Printing Clay: Design Optimization for 3D Printing Sustainable and High-Performance Housing

Abstract

The changing climate, a precarious economy, and political turmoil have left countless people homeless throughout the world. As more people are displaced by climate change and other issues, the number of people who lack adequate housing in the world will continue to grow. Due to the enormous impact of architecture and construction on the environment, a method for housing these people that is climate-conscious must be developed. Whether housing is needed for migrants and refugees arriving at international borders, or for citizens displaced within their own homelands by climate disasters, the key to housing these people is creating an adaptable method of quickly constructing shelter. 3D printing offers a fast and efficient solution which can utilize responsive design to minimize the environmental impact, while keeping costs low for unhoused people who are struggling financially.
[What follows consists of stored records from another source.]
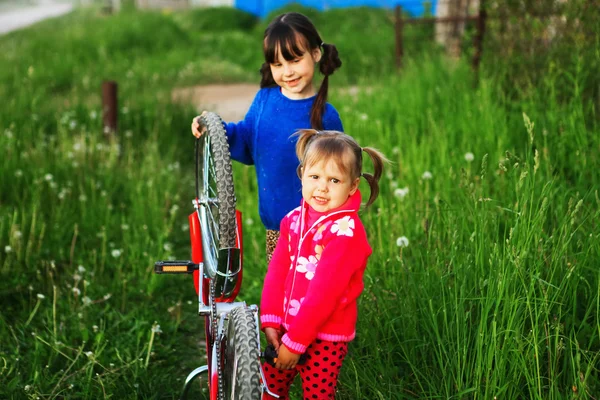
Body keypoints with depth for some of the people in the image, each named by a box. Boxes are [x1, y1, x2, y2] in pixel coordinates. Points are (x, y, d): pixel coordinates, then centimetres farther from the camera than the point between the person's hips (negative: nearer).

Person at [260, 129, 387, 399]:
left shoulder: (346, 231, -22)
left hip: (325, 337, -6)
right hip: (287, 328, 6)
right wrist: (271, 320, -8)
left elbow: (324, 292, -24)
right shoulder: (295, 219, 0)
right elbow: (278, 270, 0)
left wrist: (294, 341, -21)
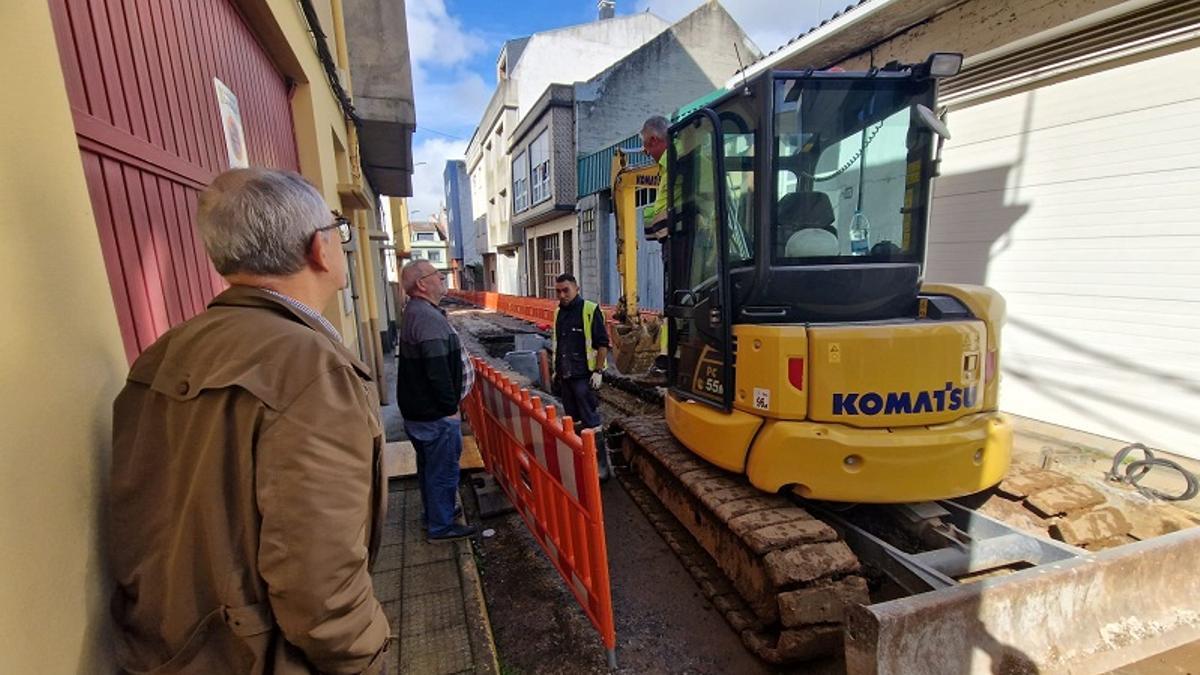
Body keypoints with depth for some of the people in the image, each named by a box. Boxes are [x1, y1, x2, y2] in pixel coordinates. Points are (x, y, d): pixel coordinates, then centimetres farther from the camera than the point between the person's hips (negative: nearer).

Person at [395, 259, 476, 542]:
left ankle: (435, 514, 38)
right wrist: (450, 407, -18)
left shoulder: (414, 312, 11)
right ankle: (440, 526, 18)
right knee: (444, 469, 4)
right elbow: (438, 370, -27)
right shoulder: (429, 317, -22)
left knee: (429, 466, 22)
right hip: (436, 413, -10)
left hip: (418, 409, 10)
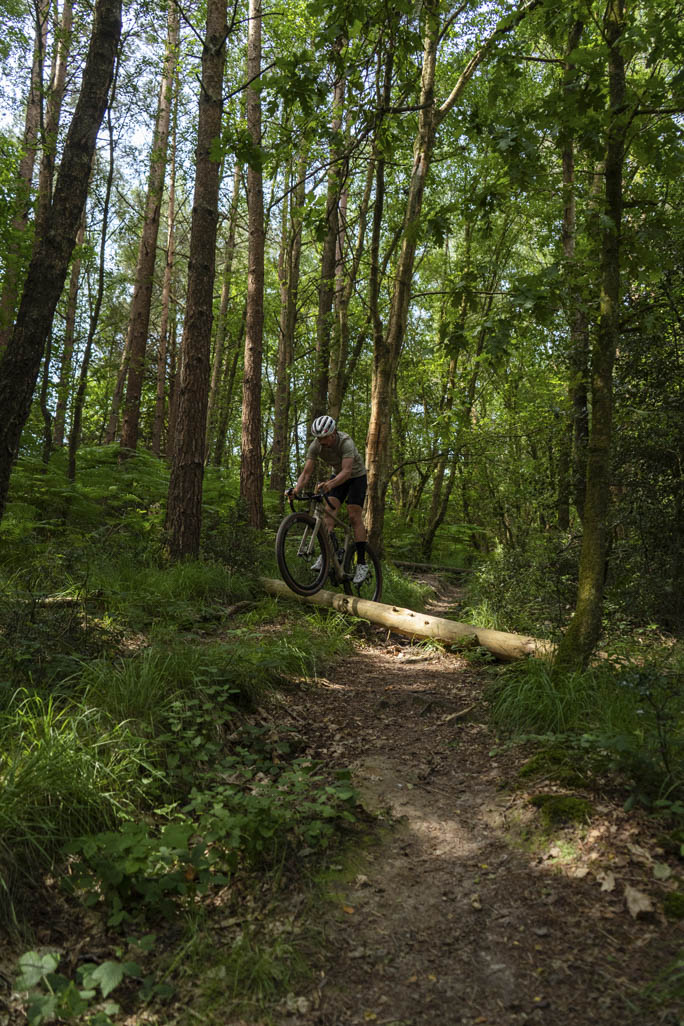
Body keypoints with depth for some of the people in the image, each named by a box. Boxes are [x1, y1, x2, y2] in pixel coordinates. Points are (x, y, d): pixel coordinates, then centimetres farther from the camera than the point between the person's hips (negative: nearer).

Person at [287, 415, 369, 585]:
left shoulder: (345, 442, -34)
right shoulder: (315, 446, -19)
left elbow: (347, 471, -45)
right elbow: (307, 472, -22)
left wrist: (330, 484, -63)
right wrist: (296, 490, -40)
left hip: (356, 475, -5)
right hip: (338, 475, 5)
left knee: (354, 516, -12)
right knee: (329, 509, -17)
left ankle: (362, 563, -8)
Utilizing parametric design techniques can lead to design strategies that optimize a house for the local climate conditions and reduce both the energy used to keep occupants comfortable and the resources extracted from the local environment. 3D printing can also begin to move from using concrete materials with a high carbon footprint to locally source materials like adobe made from soil extracted from the site, to achieve the lowest possible environmental impact. This research begins by analyzing the thermal performance of 3D printed samples with varying infill values to determine the best print parameters for good thermal performance in hot climates. Building on this, a strategy for creating responsive home designs that use this knowledge to modify the geometry of a structure according to its local climate conditions. These buildings are algorithmically optimized for the climates where they are needed to address housing needs, and moving forward, will be tested at larger scales with local clay materials.